Earthworm Jim was a worm that gained the ability to walk, and talk, and shoot things with a laser gun thanks to a "super suit" that fell from space and landed on his particular patch of backyard dirt. Sometimes, if Jim didn't feel like shooting things, he could tell the suit—which he could command telepathically with his mighty worm mind—to whip him at enemies, or stretch him across hooks to swing across canyons. Later, Jim would use his new-found powers to launch a cow into space using a see-saw and fridge, which would sadly backfire as the cow came crashing back down to earth, crushing his girlfriend.
In the '90s, we accepted this. That worms lack the mental capacity to control a sophisticated piece of space machinery like a super-suit, or the requisite sexuality to necessitate having a girlfriend wasn't important. Video games were video games; as long as they were fun and didn't require us to purchase a pointless peripheral to play them, realism didn't matter. Those days are long gone. Oh sure, there are all kinds of wacky (and brilliant) indie games out there that go some way towards filling that worm-shaped hole, but as soon as you throw a few hundred polygons in there, it's goodbye super-fun-times, hello gritty realism.

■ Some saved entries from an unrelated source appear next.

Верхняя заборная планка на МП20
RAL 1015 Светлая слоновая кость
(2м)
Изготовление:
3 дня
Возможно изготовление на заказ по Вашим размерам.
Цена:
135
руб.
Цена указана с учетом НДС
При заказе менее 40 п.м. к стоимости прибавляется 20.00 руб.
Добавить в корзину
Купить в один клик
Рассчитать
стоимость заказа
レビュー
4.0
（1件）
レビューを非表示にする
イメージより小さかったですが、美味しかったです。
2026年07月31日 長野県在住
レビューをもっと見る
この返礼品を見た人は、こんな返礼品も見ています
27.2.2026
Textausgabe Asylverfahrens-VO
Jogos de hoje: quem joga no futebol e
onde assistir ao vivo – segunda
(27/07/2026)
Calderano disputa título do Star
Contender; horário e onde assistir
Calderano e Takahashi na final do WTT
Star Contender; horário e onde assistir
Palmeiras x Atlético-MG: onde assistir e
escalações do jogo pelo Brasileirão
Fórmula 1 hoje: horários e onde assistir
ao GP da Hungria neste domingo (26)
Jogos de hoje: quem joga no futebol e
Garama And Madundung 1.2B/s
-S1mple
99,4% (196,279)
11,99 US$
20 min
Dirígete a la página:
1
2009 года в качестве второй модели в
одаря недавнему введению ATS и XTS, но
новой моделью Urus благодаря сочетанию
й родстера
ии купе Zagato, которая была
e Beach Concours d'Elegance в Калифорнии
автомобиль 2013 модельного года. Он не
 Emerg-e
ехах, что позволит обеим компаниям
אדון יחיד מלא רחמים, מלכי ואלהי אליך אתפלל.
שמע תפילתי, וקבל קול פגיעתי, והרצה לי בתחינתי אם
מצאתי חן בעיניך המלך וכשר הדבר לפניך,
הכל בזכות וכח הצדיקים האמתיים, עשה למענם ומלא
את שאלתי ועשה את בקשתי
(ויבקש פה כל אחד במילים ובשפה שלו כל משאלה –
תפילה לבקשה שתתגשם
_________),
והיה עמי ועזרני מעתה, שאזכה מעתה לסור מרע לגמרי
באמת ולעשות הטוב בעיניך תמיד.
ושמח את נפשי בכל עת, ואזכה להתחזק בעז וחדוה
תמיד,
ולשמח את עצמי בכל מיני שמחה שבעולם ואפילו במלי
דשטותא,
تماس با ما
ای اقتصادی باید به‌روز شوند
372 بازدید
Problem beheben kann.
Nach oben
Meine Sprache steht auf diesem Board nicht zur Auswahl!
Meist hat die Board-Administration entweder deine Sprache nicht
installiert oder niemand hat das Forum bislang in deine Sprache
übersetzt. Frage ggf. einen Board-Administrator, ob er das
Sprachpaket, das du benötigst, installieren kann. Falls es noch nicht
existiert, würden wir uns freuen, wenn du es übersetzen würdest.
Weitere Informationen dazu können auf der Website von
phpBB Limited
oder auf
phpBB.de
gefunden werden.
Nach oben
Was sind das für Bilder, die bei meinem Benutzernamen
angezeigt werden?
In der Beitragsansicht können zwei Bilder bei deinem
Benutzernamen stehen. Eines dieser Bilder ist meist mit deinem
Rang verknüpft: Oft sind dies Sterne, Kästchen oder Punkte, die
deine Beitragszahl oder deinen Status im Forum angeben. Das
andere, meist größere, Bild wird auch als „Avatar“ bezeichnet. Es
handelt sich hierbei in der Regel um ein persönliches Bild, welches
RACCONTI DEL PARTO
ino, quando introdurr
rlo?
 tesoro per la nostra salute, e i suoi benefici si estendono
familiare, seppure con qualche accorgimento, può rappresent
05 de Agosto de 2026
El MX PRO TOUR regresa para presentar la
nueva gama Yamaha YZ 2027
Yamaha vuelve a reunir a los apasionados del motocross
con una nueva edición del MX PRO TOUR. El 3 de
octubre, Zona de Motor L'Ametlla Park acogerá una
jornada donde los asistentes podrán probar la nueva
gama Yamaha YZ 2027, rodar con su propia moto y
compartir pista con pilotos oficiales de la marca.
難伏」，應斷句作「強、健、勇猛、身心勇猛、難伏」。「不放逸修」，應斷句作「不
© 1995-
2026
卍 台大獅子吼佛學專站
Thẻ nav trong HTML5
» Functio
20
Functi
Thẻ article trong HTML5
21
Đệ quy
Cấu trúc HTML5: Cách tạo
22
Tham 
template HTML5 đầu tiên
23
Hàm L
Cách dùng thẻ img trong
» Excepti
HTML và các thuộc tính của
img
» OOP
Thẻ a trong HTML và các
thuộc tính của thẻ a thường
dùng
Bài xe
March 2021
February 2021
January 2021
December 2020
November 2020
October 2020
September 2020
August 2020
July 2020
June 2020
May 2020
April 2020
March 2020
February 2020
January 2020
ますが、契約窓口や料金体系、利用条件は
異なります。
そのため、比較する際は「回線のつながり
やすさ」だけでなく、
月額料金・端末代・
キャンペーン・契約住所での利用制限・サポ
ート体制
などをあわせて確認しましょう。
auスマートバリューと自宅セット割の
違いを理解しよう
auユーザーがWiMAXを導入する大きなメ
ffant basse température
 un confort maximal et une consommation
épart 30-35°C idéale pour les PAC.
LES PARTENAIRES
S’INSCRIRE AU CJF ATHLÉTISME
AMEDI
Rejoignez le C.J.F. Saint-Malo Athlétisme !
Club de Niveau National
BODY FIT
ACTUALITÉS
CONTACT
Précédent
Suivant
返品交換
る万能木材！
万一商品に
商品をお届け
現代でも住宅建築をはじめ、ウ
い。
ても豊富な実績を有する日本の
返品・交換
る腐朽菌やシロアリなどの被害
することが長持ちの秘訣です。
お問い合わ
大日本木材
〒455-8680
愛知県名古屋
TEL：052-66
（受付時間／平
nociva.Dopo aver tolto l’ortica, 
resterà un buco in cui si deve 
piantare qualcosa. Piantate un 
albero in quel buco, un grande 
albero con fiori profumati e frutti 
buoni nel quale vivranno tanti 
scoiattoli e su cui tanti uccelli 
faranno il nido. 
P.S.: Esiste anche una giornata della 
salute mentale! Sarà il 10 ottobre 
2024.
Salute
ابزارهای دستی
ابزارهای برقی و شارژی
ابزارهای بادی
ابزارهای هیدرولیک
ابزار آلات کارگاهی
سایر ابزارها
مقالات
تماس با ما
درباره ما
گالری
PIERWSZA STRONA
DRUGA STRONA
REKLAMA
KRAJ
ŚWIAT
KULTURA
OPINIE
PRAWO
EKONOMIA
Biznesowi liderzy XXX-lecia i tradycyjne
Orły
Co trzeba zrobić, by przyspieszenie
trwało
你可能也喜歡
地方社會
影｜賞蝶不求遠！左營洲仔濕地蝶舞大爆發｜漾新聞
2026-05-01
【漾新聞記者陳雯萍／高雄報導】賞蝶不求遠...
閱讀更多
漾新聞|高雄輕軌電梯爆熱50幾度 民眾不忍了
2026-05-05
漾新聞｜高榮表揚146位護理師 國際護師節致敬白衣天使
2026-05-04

Which is exactly why Just Cause 3 is something of a rarity. While there are plenty of shooty-shooty bang bangs, and military-themed theatrics, they're not attached to some developer's warped (read: terrible) interpretation of a Hollywood blockbuster. Hell, Hollywood film-making is practically ancient at this point: it needs to be taken down a peg every now and then, which JC3 does admirably.